1. ## Induction proof :D

Can you help me with this one? Take it slow please....

Show by induction: 2+2^2+2^3+.....+2^n=2*(2^n-1)

2. Hello, Neffets!

LaTeX isn't back yet . . . Hope you can read my notation . . .

Show by induction: .2 + 2^2 + 2^3 + . . . + 2^n .= .2(2^1 - 1}

Verify S(1): .2 .= .2(2^1 - 1) . . . yes!

Assume S(k): .2 + 2^2 + 2^3 + . . . + 2^k .= .2(2^k - 1)

. . 2 + 2^2 + 2^3 + . . . + 2^k + 2^{k+1} .= .2(2^k - 1) + 2^{k+1}

The right side is: .2^{k+1} - 2 + 2^{k+1} .= .2·2^{k+1} - 2 .= .2(2^{k+1} - 1)

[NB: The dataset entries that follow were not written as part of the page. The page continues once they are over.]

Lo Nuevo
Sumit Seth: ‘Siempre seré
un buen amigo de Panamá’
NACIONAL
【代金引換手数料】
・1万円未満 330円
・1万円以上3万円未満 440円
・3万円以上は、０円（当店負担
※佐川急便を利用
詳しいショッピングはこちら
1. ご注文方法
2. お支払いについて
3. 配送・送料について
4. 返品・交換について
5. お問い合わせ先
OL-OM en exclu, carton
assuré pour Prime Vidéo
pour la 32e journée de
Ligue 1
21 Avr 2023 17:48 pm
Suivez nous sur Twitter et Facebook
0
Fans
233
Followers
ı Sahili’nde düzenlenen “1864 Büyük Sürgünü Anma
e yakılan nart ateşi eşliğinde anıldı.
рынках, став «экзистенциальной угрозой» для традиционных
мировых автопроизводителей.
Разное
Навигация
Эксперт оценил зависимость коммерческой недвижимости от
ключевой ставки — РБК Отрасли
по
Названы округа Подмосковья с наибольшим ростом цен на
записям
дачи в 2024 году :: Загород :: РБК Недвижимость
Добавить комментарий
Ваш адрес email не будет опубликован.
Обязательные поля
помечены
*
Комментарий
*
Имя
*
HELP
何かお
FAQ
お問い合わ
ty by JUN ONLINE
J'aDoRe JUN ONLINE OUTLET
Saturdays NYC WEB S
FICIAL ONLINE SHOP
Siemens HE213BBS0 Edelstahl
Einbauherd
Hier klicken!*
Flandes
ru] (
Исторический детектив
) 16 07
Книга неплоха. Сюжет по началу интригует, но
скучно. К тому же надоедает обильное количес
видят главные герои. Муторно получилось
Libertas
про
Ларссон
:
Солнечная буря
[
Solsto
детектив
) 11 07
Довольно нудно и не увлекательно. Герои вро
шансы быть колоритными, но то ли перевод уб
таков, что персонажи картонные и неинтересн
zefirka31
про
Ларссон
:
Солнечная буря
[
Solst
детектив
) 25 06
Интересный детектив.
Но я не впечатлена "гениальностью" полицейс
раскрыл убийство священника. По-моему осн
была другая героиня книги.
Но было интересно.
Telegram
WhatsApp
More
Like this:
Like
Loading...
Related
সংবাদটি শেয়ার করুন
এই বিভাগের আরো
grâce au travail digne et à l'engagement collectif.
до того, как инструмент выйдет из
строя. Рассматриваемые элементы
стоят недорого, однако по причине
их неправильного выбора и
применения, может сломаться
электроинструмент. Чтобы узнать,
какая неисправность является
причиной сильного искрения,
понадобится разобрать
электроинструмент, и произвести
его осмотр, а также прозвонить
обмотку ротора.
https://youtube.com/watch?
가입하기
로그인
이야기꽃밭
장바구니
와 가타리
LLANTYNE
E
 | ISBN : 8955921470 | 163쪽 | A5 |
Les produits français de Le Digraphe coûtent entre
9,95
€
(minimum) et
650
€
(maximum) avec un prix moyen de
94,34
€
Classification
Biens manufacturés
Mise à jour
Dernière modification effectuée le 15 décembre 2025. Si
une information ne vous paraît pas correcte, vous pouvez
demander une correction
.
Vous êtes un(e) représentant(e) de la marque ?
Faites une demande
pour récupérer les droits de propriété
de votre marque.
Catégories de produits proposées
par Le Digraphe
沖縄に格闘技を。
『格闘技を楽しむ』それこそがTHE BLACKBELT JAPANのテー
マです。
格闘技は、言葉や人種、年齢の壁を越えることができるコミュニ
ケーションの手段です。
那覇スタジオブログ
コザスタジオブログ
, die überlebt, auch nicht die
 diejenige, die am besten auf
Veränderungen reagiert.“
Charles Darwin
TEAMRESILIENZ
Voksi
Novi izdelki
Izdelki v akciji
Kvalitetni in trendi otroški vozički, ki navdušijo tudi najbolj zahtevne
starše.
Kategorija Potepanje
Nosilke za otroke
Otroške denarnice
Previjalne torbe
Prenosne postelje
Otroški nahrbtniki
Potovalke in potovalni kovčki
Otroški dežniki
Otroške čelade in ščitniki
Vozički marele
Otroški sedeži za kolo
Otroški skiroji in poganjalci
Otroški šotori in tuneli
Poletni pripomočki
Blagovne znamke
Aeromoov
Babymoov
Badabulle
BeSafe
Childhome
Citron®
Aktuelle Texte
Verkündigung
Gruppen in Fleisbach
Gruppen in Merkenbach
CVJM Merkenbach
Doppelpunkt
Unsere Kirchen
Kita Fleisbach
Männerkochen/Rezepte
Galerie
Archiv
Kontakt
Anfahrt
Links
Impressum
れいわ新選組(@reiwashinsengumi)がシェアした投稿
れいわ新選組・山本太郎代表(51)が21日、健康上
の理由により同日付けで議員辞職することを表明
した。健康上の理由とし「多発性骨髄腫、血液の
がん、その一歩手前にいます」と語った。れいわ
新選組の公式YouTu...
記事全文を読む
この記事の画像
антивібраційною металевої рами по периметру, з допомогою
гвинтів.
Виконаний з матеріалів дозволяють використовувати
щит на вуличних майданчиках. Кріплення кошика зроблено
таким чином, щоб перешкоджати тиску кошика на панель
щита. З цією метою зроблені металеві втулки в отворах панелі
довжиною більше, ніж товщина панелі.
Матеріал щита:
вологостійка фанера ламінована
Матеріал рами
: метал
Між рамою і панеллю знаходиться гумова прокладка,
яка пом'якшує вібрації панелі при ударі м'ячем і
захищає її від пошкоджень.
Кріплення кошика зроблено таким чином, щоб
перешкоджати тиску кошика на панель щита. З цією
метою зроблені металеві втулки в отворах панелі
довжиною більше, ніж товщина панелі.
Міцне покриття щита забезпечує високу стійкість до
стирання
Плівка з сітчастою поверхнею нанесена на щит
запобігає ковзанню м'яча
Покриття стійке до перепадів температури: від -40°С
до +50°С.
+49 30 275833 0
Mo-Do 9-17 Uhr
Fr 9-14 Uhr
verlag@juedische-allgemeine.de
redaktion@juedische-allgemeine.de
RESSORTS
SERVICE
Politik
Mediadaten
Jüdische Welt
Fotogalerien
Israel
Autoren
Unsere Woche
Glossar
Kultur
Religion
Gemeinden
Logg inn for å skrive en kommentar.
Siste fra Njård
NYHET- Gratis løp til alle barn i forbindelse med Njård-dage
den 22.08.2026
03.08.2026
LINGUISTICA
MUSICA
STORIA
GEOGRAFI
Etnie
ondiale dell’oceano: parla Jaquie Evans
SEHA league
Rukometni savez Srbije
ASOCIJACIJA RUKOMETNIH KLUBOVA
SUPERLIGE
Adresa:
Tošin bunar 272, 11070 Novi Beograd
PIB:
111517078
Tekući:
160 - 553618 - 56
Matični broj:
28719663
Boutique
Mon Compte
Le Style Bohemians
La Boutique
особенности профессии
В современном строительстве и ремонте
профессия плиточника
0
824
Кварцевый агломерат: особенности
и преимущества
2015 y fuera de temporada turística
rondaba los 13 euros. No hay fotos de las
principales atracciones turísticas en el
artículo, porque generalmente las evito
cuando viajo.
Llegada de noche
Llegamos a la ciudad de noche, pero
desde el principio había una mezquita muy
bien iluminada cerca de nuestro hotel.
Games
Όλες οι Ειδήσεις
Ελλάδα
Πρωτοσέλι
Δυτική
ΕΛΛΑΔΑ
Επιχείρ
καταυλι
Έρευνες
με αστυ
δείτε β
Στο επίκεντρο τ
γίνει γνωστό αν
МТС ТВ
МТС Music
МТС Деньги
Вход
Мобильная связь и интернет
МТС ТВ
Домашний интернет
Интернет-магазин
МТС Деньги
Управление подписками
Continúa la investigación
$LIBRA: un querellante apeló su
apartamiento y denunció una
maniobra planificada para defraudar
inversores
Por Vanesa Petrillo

And we have: .2 + 2^2 + 2^3 + . . . + 2^{k+1} .= .2(2^{k+1} - 1)

. . There!

3. It's a bit tricky without the LaTex, but i did understand what you wrote.. Although where did you get this from:
The right side is: .2^{k+1} - 2 + 2^{k+1}
Thanks for all of your help...

4. Originally Posted by Neffets...:P
It's a bit tricky without the LaTex, but i did understand what you wrote.. Although where did you get this from:

Thanks for all of your help...
Look at the previous line, on the right hand side of the "=" sign you
have:

2(2^k - 1) + 2^{k+1},

Now multiply the first bracket out to get:

(2^{k+1} - 2) + 2^{k+1}=2^{k+1} - 2 + 2^{k+1}

which is what you asked about, which Soroban then simplifies a bit
and puts back equal to the left hand side back at the earlier equation
where he had picked up the right hand side.

RonL

5. Of course...

Thnx Soroban and Captain Black!

6. Originally Posted by CaptainBlack
Fast cars, fast women, fast algorithms... what more could a man want?
-- Joe Mattis
RonL
Rolex watch.